Everyone showed up for the five a.m. flight to Buffalo. Everyone showed up for the seven thirty-five a.m. flight to Toronto, plus some
extra people who couldn't get on and were upset about it. Everyone showed up for the eleven-fifty a.m. flight to Buffalo. Everyone showed up for the afternoon flight to Toronto. But I kept trying. I went back and forth between the two departure gates all day. It was a long way to go because one was in the International terminal and one was Domestic. Sometimes I had to run between the two to get there on time. But all of the people with tickets showed up for their flights. I guess everyone thought it was a good time to get the heck out of L.A., just like the guy in the Bronco said. I even asked a few nice-looking people if they would sell me their seats. One guy said he would, except that his mom had just died and he had to go to her funeral. One lady said she would, but her apartment was burned down in the riot and she had no place to stay so she was going to stay with her cousin in Buffalo. One guy just looked at me and said, “Not hardly, pal.”
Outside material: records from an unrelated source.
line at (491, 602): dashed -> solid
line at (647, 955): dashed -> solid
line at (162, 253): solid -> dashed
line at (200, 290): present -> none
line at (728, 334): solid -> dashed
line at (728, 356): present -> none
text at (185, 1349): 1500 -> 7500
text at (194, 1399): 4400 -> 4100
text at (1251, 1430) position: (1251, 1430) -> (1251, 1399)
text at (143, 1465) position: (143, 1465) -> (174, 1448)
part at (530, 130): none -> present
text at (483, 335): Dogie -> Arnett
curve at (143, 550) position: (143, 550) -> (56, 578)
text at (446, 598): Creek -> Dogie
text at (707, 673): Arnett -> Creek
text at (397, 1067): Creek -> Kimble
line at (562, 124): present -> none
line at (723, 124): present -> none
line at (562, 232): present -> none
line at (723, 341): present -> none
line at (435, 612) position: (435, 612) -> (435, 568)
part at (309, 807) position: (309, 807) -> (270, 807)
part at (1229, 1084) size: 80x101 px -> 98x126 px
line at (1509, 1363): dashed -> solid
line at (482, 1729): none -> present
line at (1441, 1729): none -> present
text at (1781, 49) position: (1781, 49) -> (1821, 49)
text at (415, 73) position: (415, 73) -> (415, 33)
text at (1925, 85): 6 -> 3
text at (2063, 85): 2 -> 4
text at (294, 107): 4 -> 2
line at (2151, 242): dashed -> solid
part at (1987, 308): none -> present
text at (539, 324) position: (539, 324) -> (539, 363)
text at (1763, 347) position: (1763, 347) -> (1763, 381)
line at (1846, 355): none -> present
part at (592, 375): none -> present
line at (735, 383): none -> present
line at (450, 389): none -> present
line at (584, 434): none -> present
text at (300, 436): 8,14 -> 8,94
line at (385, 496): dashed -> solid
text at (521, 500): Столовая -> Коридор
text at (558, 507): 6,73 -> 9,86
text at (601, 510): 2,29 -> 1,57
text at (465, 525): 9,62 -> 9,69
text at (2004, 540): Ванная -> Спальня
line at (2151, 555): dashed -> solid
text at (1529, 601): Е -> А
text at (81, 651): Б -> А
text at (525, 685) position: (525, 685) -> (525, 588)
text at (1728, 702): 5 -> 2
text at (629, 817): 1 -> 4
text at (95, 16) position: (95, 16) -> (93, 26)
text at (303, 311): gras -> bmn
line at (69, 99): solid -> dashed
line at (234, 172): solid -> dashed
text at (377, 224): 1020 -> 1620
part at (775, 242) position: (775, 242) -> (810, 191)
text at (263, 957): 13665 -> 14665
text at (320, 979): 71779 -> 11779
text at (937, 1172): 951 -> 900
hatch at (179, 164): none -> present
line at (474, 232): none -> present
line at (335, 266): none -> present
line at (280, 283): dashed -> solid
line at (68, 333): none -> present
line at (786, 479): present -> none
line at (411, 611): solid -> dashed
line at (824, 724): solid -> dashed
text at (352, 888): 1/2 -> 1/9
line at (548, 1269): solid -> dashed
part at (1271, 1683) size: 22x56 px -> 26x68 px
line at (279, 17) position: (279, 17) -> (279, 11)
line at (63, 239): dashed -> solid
I didn't eat anything because I was afraid if I spent my money on food I wouldn't have enough left for the plane ticket. I just drank water and kept feeding formula to Angel every couple of hours. Angel was really good and didn't cry or fuss at all, she just slept and slept, but I was afraid to go to sleep again in case I missed a flight I could get on. I made sure her paper towel was always dry and that she stayed warm in her little nest. The backpack started to smell like cottage cheese, but she looked happy enough. I tried calling Gina a few more times but there was still no answer. I watched the live news footage of the riots that played on the TVs and saw that it was still going on and getting worse, and when I remembered the things I had seen people doing, I wanted to upchuck all over LAX.